(NC)—If saving for retirement seems like a far off goal, consider this: your Registered Retirement Savings Plan can be put to work earlier than you may think – in fact, it’s not just retirees who can benefit from this long-term savings vehicle. First-time home buyers, or people interested in higher education, can put their RRSP savings to work long before they are ready to retire.
“For people whose near-term financial goals include home ownership or funding their education, adding to their retirement account may not be a top priority,” says Carol Bezaire, vice-president of tax and estate planning for Mackenzie Financial. “However, if they consider the benefits of an immediate tax deduction added to future goals, they may find they can achieve more of their goals sooner.”
Bezaire points out two other ways that an RRSP can be used:
The Home Buyers Plan allows first-time home buyers to take out up to $25,000 per individual to buy or build a qualifying home for themselves or a relative with a disability. There are no taxes paid on withdrawal, and home buyers have up to 15 years to repay the RRSP. You lose the investment power of the borrowed funds but you can budget to pay yourself back sooner than the 15 years if you want to.

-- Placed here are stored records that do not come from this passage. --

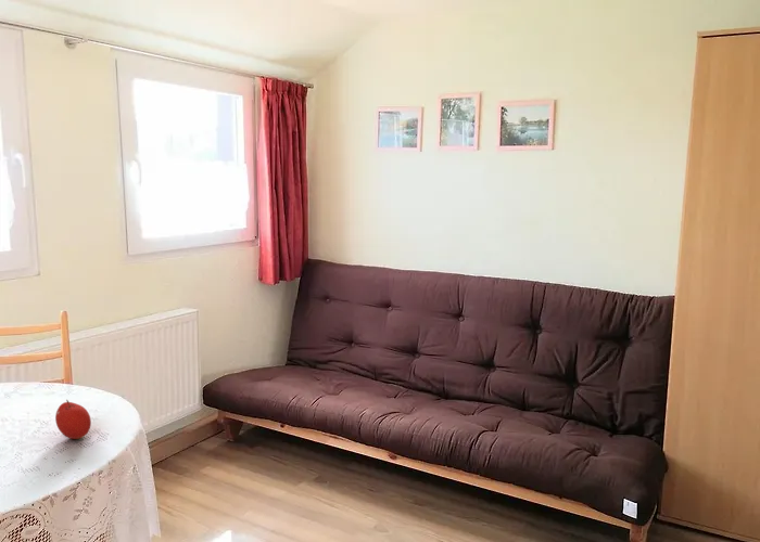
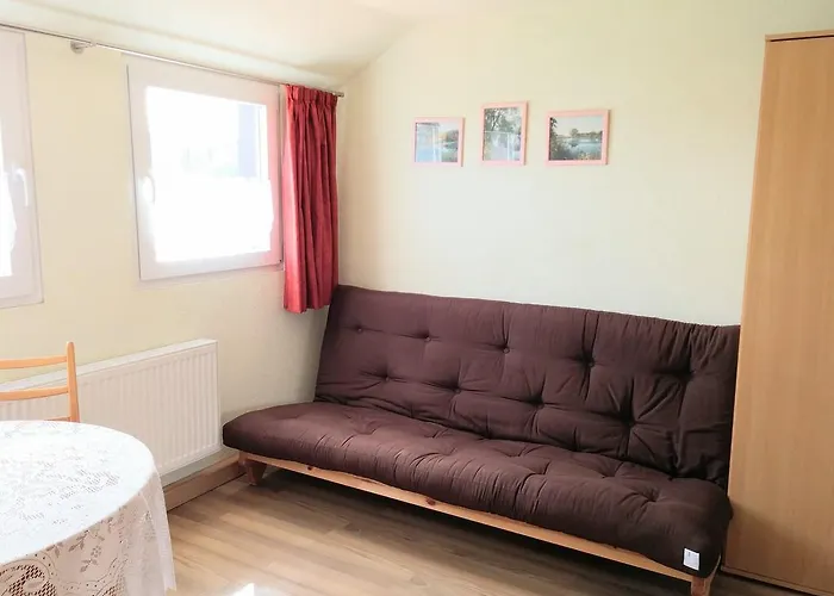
- fruit [54,399,92,440]
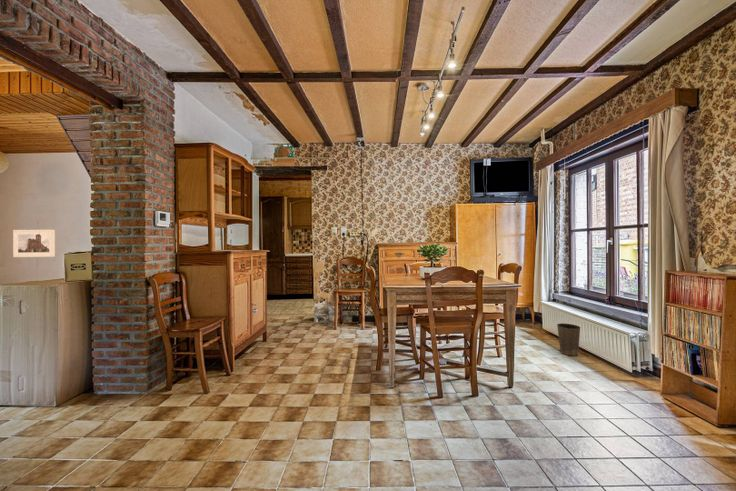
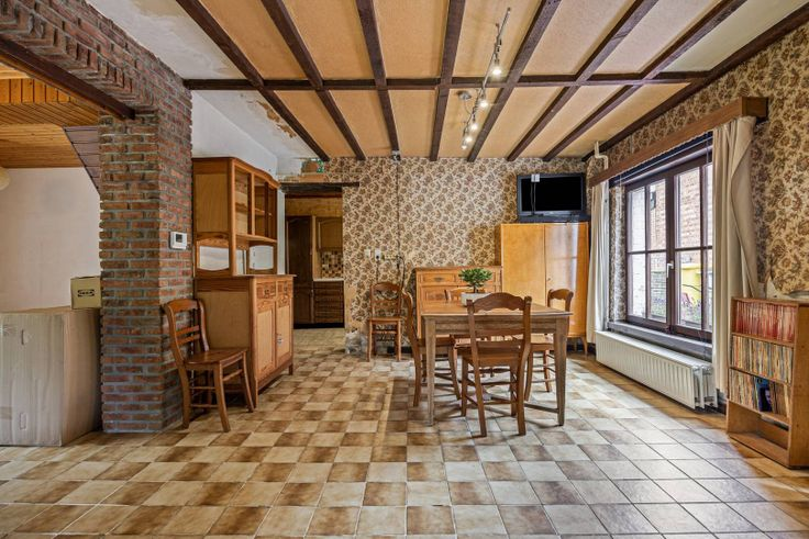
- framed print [12,229,56,258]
- waste basket [556,322,581,357]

The Lifelong Learning Plan is another use of RRSP dollars that allows Canadians to remove up to $20,000 from their RRSPs to head back to school. This includes paying for education or training for a spouse or common-law partner. The withdrawals can be to a maximum of $10,000 in any one year or spread over four years. The account holder has 10 years to repay the RRSP.
“People interested in either option should sit down with a financial advisor to discuss the best strategy for saving, withdrawing from, and paying back their RRSP,” says Bezaire. “A well planned and properly funded retirement should be every investor’s goal, but if that seems too far off, then consider a way to put savings to work to achieve other priorities throughout earning years as well.”